▶ Task objective
Rewrite the data from its first line up to and including the line with "Bhutan, Jigme Namgyel" as a Markdown table with the columns Row and Text, giving each line a row number and leaving out blank lines.

◆ ◆ ◆ ◆

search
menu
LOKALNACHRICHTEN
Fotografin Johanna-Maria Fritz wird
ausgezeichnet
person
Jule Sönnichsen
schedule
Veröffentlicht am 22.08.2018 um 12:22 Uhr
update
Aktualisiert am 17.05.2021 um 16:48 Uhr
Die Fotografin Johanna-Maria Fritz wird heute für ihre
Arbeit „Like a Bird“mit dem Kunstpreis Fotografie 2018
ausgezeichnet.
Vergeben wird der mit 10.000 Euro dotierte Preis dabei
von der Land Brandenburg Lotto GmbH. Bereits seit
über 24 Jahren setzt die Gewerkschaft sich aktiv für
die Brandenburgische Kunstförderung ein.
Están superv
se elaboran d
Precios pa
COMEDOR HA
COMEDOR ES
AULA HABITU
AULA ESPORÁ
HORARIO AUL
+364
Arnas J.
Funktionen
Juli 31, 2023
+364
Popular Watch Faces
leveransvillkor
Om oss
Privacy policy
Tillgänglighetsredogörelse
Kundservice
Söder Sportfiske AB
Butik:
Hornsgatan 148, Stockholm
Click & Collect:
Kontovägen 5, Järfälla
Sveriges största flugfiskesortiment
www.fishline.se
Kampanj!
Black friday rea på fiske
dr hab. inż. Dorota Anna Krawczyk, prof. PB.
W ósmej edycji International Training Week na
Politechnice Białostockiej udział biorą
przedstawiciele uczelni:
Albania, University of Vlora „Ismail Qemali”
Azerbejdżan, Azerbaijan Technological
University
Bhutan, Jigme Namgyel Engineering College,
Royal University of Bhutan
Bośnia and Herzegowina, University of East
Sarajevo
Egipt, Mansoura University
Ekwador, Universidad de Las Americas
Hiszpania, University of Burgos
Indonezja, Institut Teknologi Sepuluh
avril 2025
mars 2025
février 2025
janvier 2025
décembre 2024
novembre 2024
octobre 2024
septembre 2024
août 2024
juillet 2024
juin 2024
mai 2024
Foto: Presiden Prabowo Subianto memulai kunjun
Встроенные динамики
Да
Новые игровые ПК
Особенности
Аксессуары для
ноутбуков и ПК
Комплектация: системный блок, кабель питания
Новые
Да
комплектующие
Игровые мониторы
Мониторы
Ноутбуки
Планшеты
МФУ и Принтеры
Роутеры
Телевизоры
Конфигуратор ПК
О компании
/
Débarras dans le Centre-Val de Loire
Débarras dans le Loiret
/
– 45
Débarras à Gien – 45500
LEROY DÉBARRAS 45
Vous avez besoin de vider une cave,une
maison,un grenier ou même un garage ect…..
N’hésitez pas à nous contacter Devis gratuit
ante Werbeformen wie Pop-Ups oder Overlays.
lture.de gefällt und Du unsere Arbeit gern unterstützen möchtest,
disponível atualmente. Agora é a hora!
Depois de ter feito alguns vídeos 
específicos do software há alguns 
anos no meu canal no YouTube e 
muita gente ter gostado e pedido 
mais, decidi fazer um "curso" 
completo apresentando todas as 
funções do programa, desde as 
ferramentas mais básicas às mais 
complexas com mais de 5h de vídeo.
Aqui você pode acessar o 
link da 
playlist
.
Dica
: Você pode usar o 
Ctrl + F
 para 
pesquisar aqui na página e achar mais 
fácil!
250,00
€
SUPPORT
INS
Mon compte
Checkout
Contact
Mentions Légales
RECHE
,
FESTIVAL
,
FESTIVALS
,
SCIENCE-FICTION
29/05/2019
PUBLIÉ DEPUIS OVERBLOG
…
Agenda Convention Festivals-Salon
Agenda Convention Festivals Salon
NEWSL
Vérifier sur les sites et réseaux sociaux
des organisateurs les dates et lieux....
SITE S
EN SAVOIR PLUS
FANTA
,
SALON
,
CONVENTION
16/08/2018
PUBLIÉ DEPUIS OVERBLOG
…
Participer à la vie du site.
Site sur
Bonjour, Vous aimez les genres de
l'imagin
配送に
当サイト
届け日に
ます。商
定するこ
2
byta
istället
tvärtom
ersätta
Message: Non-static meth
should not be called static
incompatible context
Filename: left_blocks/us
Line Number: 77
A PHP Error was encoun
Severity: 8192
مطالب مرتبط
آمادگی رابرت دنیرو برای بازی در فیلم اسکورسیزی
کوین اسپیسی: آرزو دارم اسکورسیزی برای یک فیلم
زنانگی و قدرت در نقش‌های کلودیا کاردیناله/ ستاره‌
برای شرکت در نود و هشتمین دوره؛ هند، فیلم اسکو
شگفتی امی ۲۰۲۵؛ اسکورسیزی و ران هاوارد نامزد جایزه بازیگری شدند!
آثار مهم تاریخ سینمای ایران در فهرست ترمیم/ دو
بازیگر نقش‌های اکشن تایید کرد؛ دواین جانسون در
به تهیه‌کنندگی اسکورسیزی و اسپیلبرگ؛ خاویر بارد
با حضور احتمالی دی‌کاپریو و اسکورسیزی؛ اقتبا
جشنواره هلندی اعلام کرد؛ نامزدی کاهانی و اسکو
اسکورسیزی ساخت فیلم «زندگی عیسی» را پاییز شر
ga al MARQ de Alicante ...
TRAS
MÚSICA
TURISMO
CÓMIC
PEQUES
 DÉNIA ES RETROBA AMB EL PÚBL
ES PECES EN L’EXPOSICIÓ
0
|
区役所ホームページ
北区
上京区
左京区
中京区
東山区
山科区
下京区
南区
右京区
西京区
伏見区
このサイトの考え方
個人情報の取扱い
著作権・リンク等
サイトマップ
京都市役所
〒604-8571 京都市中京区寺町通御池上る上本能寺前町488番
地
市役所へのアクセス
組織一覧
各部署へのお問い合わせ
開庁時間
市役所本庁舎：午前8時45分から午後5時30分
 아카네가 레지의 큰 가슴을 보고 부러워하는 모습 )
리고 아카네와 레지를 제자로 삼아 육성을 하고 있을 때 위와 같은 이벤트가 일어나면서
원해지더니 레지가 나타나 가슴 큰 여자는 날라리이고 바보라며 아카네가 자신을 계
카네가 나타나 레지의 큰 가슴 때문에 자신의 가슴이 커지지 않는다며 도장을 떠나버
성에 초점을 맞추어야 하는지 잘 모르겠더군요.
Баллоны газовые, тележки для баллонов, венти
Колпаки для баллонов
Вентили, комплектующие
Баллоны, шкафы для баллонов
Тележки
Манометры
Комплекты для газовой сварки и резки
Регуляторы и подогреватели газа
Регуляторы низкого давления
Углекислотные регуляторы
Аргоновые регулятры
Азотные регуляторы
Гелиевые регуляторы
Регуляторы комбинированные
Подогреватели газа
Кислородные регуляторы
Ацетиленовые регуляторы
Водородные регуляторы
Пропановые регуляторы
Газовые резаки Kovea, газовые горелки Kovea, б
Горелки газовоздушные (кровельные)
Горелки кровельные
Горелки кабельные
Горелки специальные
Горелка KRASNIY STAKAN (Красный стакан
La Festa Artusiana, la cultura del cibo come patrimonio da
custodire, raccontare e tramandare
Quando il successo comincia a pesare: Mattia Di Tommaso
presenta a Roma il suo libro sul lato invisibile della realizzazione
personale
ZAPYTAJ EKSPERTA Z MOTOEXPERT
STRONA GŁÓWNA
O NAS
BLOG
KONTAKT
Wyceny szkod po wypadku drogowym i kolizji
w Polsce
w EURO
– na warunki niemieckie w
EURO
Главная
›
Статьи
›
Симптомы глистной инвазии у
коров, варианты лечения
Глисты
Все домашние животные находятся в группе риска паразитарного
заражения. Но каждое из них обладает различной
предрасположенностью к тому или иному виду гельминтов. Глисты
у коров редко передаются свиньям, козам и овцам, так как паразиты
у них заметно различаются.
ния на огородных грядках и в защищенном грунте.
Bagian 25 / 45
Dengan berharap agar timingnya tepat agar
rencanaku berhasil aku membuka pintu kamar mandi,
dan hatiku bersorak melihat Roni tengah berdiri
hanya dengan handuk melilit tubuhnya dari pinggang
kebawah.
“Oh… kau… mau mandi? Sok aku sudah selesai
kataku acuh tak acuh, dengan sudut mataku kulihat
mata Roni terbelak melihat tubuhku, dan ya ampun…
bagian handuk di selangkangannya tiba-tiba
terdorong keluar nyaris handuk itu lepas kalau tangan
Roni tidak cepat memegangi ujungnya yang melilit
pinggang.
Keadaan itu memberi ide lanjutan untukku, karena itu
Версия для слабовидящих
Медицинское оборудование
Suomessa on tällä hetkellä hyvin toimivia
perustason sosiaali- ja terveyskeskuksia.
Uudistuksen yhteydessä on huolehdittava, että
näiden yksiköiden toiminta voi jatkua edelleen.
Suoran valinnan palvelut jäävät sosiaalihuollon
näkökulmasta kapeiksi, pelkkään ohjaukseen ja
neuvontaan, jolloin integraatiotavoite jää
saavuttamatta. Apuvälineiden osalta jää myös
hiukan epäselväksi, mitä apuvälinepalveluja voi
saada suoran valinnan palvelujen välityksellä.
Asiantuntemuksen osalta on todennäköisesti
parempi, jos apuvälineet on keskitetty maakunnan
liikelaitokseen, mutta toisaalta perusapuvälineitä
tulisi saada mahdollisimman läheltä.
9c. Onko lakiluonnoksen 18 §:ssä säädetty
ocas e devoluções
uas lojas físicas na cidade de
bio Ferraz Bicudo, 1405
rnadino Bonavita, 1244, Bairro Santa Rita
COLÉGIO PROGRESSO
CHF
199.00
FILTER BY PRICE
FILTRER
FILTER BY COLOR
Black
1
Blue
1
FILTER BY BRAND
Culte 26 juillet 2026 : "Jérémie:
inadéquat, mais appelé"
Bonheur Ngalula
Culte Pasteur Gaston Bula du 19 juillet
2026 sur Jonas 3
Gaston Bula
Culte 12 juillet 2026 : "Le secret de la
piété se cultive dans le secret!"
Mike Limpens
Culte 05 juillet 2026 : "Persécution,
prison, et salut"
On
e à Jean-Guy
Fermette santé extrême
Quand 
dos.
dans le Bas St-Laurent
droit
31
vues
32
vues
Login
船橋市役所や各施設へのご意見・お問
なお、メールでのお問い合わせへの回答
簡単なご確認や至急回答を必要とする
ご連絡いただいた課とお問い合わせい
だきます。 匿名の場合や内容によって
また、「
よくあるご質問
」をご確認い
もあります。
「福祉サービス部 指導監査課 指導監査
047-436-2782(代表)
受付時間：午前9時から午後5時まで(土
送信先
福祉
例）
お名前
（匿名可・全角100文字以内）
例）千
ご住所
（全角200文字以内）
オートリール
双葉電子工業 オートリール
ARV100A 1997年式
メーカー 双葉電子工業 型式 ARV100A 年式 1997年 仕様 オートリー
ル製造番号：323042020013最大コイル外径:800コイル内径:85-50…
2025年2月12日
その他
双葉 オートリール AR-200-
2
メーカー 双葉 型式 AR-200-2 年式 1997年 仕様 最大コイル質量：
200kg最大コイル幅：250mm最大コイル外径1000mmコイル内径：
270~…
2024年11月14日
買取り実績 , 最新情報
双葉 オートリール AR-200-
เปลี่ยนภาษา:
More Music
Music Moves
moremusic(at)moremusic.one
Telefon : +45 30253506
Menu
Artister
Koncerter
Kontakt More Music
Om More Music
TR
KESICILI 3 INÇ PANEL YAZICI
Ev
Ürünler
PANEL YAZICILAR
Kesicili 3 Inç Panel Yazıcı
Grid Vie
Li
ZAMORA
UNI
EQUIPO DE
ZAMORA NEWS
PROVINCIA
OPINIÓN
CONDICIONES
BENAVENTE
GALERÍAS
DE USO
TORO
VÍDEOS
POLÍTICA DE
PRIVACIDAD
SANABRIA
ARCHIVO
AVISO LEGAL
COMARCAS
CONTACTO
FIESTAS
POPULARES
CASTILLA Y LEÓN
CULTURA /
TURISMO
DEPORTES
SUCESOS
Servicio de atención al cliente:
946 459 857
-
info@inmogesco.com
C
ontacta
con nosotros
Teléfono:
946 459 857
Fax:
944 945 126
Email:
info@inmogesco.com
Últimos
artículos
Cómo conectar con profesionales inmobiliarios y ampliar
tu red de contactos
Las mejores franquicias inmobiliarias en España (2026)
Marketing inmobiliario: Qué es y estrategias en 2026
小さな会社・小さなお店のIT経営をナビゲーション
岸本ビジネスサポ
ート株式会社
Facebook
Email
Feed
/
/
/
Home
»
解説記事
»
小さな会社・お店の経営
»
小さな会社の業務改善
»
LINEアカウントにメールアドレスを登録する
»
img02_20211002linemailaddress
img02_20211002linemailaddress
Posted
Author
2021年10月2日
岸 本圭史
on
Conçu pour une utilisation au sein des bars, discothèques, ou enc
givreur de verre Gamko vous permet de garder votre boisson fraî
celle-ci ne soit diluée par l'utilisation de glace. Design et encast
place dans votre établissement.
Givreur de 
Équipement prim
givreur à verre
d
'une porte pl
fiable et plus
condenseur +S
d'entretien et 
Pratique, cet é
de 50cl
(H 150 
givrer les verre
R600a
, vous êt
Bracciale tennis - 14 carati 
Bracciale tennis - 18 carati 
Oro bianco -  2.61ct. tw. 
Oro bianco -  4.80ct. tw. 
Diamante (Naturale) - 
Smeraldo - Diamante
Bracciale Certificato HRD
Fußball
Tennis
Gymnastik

◆ ◆ ◆ ◆

▶ Solution to this task
| Row | Text |
|---|---|
| 1 | search |
| 2 | menu |
| 3 | LOKALNACHRICHTEN |
| 4 | Fotografin Johanna-Maria Fritz wird |
| 5 | ausgezeichnet |
| 6 | person |
| 7 | Jule Sönnichsen |
| 8 | schedule |
| 9 | Veröffentlicht am 22.08.2018 um 12:22 Uhr |
| 10 | update |
| 11 | Aktualisiert am 17.05.2021 um 16:48 Uhr |
| 12 | Die Fotografin Johanna-Maria Fritz wird heute für ihre |
| 13 | Arbeit „Like a Bird“mit dem Kunstpreis Fotografie 2018 |
| 14 | ausgezeichnet. |
| 15 | Vergeben wird der mit 10.000 Euro dotierte Preis dabei |
| 16 | von der Land Brandenburg Lotto GmbH. Bereits seit |
| 17 | über 24 Jahren setzt die Gewerkschaft sich aktiv für |
| 18 | die Brandenburgische Kunstförderung ein. |
| 19 | Están superv |
| 20 | se elaboran d |
| 21 | Precios pa |
| 22 | COMEDOR HA |
| 23 | COMEDOR ES |
| 24 | AULA HABITU |
| 25 | AULA ESPORÁ |
| 26 | HORARIO AUL |
| 27 | +364 |
| 28 | Arnas J. |
| 29 | Funktionen |
| 30 | Juli 31, 2023 |
| 31 | +364 |
| 32 | Popular Watch Faces |
| 33 | leveransvillkor |
| 34 | Om oss |
| 35 | Privacy policy |
| 36 | Tillgänglighetsredogörelse |
| 37 | Kundservice |
| 38 | Söder Sportfiske AB |
| 39 | Butik: |
| 40 | Hornsgatan 148, Stockholm |
| 41 | Click & Collect: |
| 42 | Kontovägen 5, Järfälla |
| 43 | Sveriges största flugfiskesortiment |
| 44 | www.fishline.se |
| 45 | Kampanj! |
| 46 | Black friday rea på fiske |
| 47 | dr hab. inż. Dorota Anna Krawczyk, prof. PB. |
| 48 | W ósmej edycji International Training Week na |
| 49 | Politechnice Białostockiej udział biorą |
| 50 | przedstawiciele uczelni: |
| 51 | Albania, University of Vlora „Ismail Qemali” |
| 52 | Azerbejdżan, Azerbaijan Technological |
| 53 | University |
| 54 | Bhutan, Jigme Namgyel Engineering College, |